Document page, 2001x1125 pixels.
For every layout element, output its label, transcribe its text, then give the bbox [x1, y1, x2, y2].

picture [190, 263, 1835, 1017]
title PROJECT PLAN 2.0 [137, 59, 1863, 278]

...

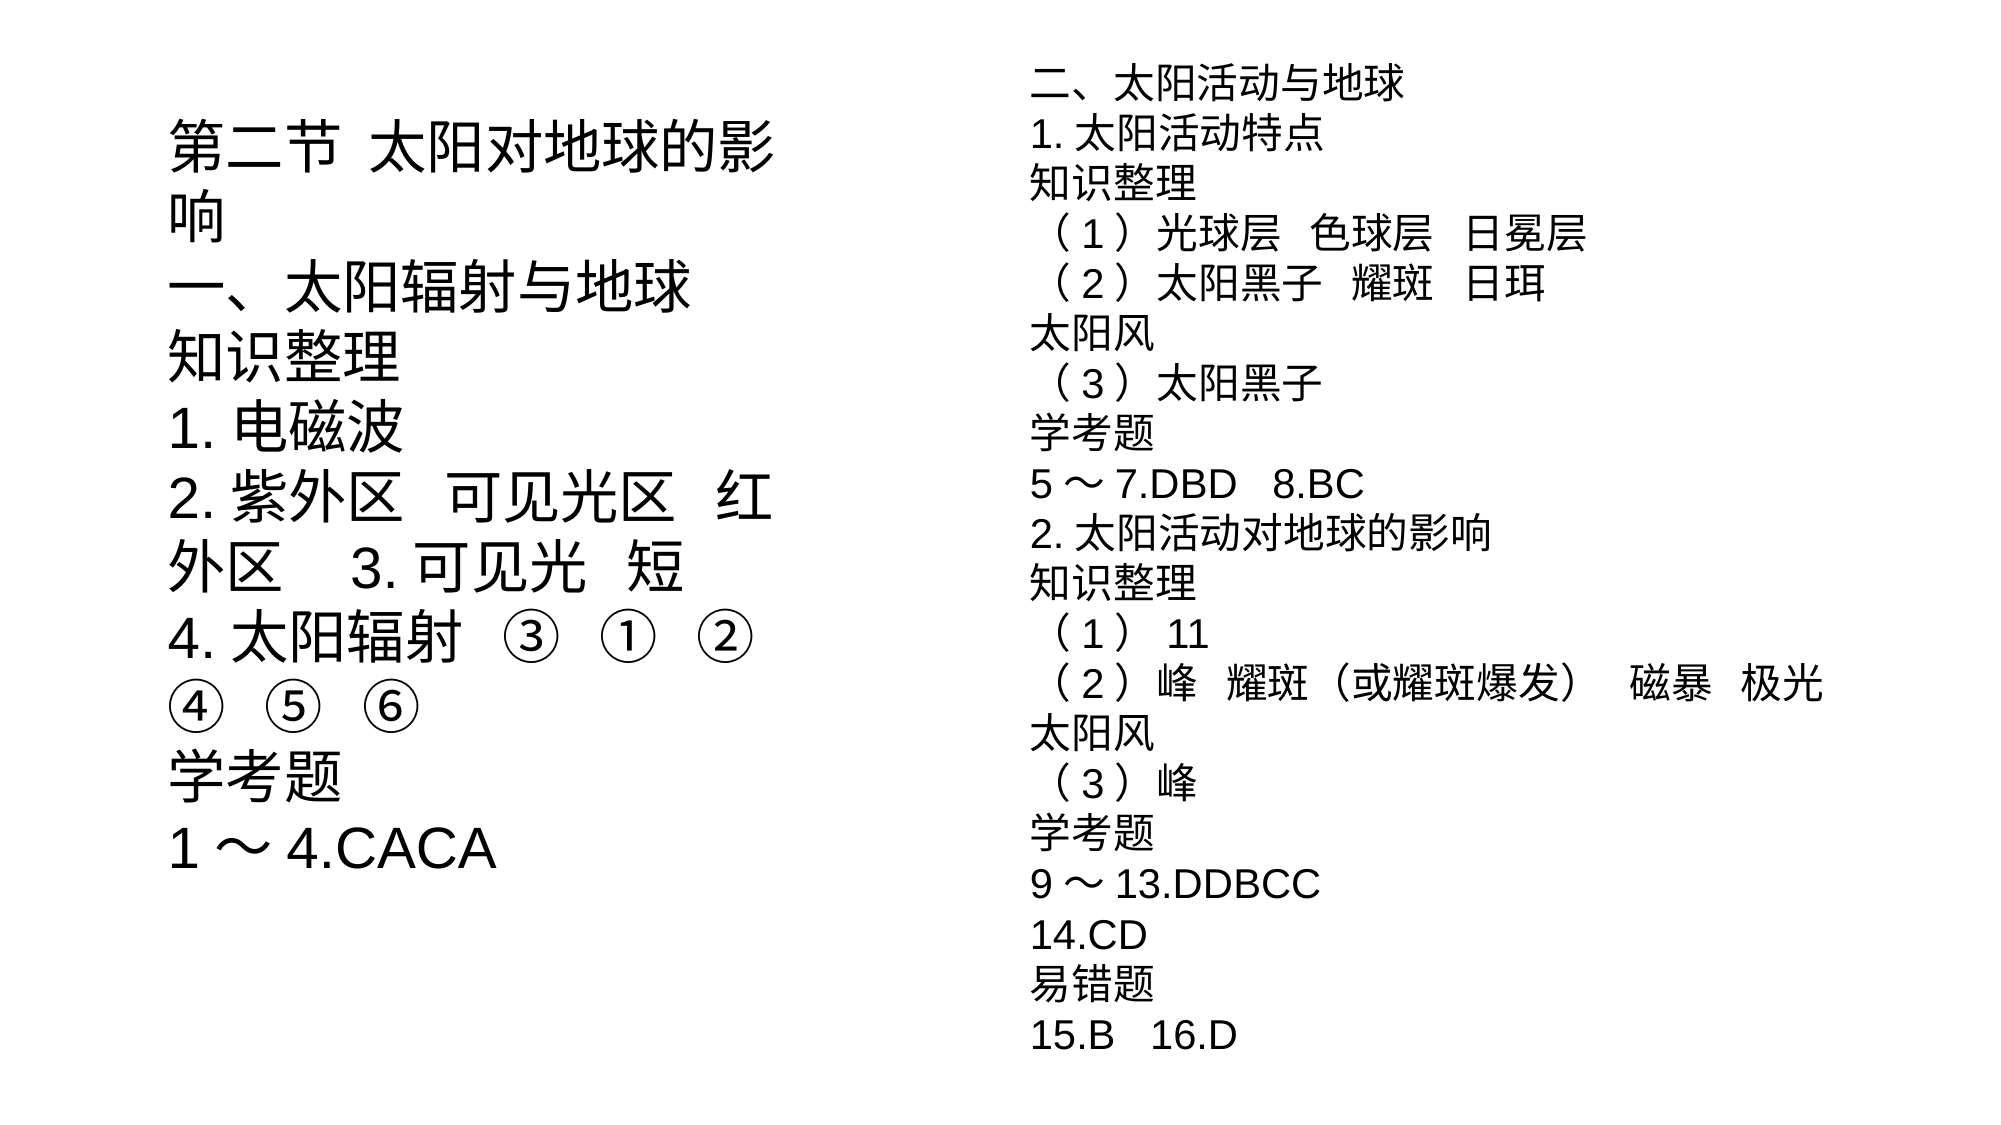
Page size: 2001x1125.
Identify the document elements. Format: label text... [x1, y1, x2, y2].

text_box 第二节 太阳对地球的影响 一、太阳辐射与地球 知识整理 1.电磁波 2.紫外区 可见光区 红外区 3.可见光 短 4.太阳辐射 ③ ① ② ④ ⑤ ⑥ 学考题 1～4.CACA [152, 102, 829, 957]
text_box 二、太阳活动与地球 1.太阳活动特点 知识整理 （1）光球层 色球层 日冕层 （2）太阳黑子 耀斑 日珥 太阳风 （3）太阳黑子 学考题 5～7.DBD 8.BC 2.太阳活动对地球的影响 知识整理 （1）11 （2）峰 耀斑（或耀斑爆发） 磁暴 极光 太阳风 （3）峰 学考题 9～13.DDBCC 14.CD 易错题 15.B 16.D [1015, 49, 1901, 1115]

--

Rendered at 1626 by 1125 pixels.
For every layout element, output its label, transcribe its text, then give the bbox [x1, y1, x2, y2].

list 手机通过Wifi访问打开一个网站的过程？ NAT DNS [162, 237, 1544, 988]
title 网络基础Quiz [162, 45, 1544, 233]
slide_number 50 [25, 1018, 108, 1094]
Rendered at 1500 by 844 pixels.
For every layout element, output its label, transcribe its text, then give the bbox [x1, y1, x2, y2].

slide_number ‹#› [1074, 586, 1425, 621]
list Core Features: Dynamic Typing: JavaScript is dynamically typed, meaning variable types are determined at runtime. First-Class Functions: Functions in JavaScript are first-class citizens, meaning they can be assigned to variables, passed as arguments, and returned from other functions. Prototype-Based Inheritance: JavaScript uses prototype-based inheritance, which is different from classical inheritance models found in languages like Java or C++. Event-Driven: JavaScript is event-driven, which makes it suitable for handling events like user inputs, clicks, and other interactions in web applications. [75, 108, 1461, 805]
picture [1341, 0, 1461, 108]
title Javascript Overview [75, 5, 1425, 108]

### DIRECTIONS FOR THIS TASK
Go through the lines above and copy any that contain "Rendered".

### ANSWER BOX
Rendered at 1626 by 1125 pixels.
Rendered at 1500 by 844 pixels.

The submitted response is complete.